In Charles la sua precedente idea di uccidere Decourt senza essere scoperto e continuare poi a fare una vita degna di essere vissuta, naufraga di fronte a quanto realmente avvenuto, le sorti drammatiche per il futuro  che riguardano ora l’altra vittima di Decourt, il figlio giovane Philippe, lo hanno reso triste e colpevole.

Questo film di Chabrol sembra voler dire che la vendetta non paga, cioè non soddisfa ciò che promette, forse perché essa non è mai come la si immagina, cioè semplice e ben determinata dall’odio, in realtà il suo processo esecutivo è  complesso, animato com’è spesso da pulsioni impreviste che scuotono tutta la struttura dell’inconscio facendo emergere legami con  il passato ancora molto forti che rendono impossibile quel futuro nuovo, fatto di serenità e ritorno intenso alla vita, prospettato dall’Io lungo il progetto esecutivo della vendetta.

La vita di Charles a questo punto è distrutta, egli prende la sua barca a vela e si inoltra in mare aperto, lo aspetta l’ergastolo per la premeditazione dell’omicidio o una silente morte in mare, quest’ultima scelta come liberatrice da ogni sofferenza.

Con l’azione singola il male ha vinto.

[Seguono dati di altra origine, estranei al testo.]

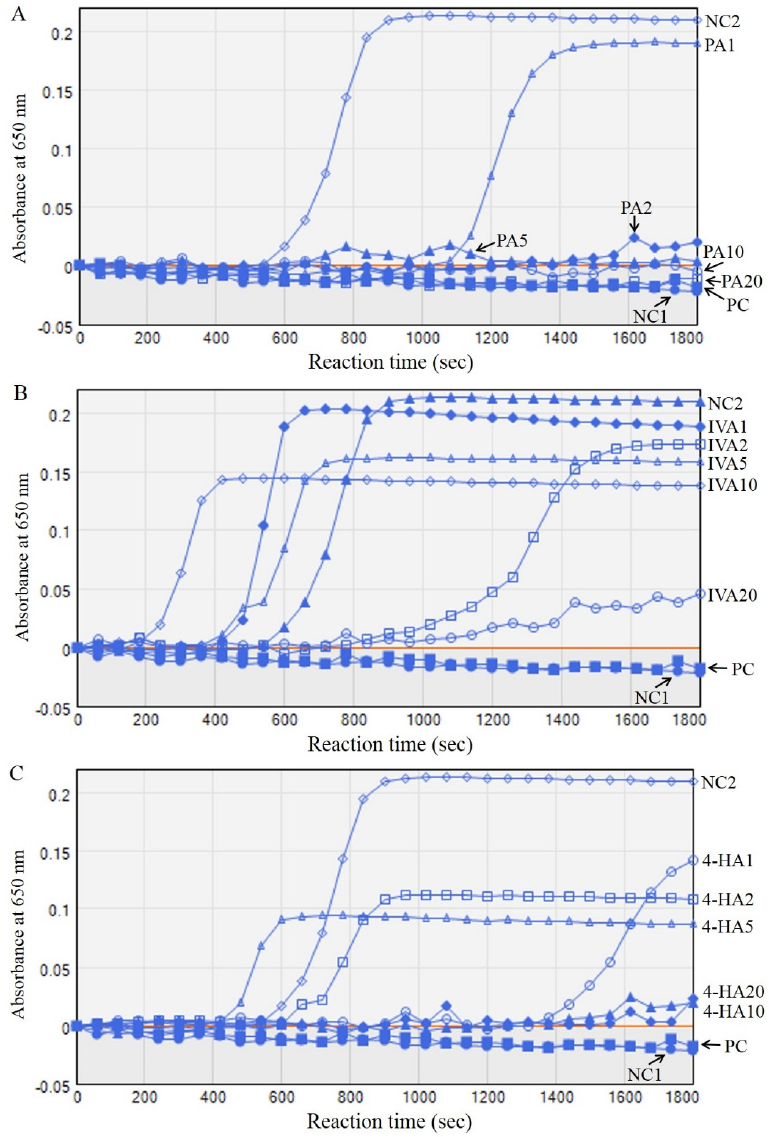
Figure 5. Effect of PA ( A ), IVA ( B ), and 4-HA ( C ) on recalcification time and plasma density. Human platelet-poor plasma was mixed with PA, IVA, and 4-HA dissolved in DMSO in 96-well plates and incubated for 10 min at 37 ◦ C. Thereafter, 100 mM pre-warmed CaCl 2 was added to the mixture and absorbance was taken every 60 s at 650 nm for 30 min in a microplate reader. The plasma density was presented as the optical density at 650 nm after 30 min. The half time (s) was presented as reaching a half-maximum absorbance value. NC1, plasma only; NC2, plasma treated with CaCl 2 ; PC, positive control group (1 U heparin); PA1–20, 1–20 µ g of PA treated; IVA1–20, 1–20 µ g of IVA treated; 4-HA1–20, 1–20 µ g of 4-HA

Ecco allora delinearsi nel film di Chabrol il paradosso della giustizia.

Solo una giustizia istituzionale, burocratica, avrebbe consentito, seppur con la sua circospetta e lenta applicazione, quel compromesso tra legge comunitaria e legge personale che avrebbe consentito a tutti di ritornare a vivere dignitosamente, seppur con una certa amarezza nel cuore.